Tıpkı Türkiye Futbol Federasyonu gibi bir özerk yapıya kavuşmalı. Ve özel yasalar ile donatılıp korunmalı.

Bakın TFF’de süper lig kulüpleri, diğer liglerdeki kulüpler, hakemler,  antrenörler, eski sporcular ve bunlara benzer daha hatırlamadığım, unuttuğum bazı yapıların önemlerine, etkinliklerine göre delege sayıları var.
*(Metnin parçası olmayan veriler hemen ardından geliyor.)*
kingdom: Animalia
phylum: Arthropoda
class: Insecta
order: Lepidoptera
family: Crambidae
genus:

Bu delegelerin de hepsi kendi oluşumlarını temsil ediyor.

Bizde de turizm belgesine sahip oluşumlar, yani beş yıldızlar, diğer yıldızlılar, tatil köyleri, A, B, C klasman acenteler, tur operatörlerimiz, OTA platformlarımız, taşımacılar, restoranlar, kafe&barlar… Bu grupların hepsine aynı şekilde önem ve etkinlik sıralamasına göre delegasyon ile temsil yetkisi ve sayısal kotası verilir.

Önce bir seçimli, bütçeli bir kongre tarihi ve yeri belirlenir.

Sonra adaylar çıkar.

Bu adaylar, stratejilerini, proje ve planlarını, hedeflerini, yönetim kurullarını belirleyerek bu delege grupları ile toplantılar yapar, kendilerini anlatır.

Kongrede oy hakkı olan delegeler de bu adaylardan birini Türkiye Turizm Federasyonu Başkanı olarak seçer. Atıyorum, başkanlık süresi de 4 yıl olur.

Turizmin tüm belgeli resmi paydaşları da, TÜRSAB’a ve Bakanlığa bugüne kadar yaptıkları çeşitli isimlerdeki ödemeleri de federasyona yapar . Dolayısı ile devlet yönetemediği sektörden bakanlık marifeti ile belge parası almaz. TÜRSAB da saçma tahsilatlardan nemalanmaz. Devlet alacağı vergisine bakar. Bu federasyon, hükümet ile etkin çalışır.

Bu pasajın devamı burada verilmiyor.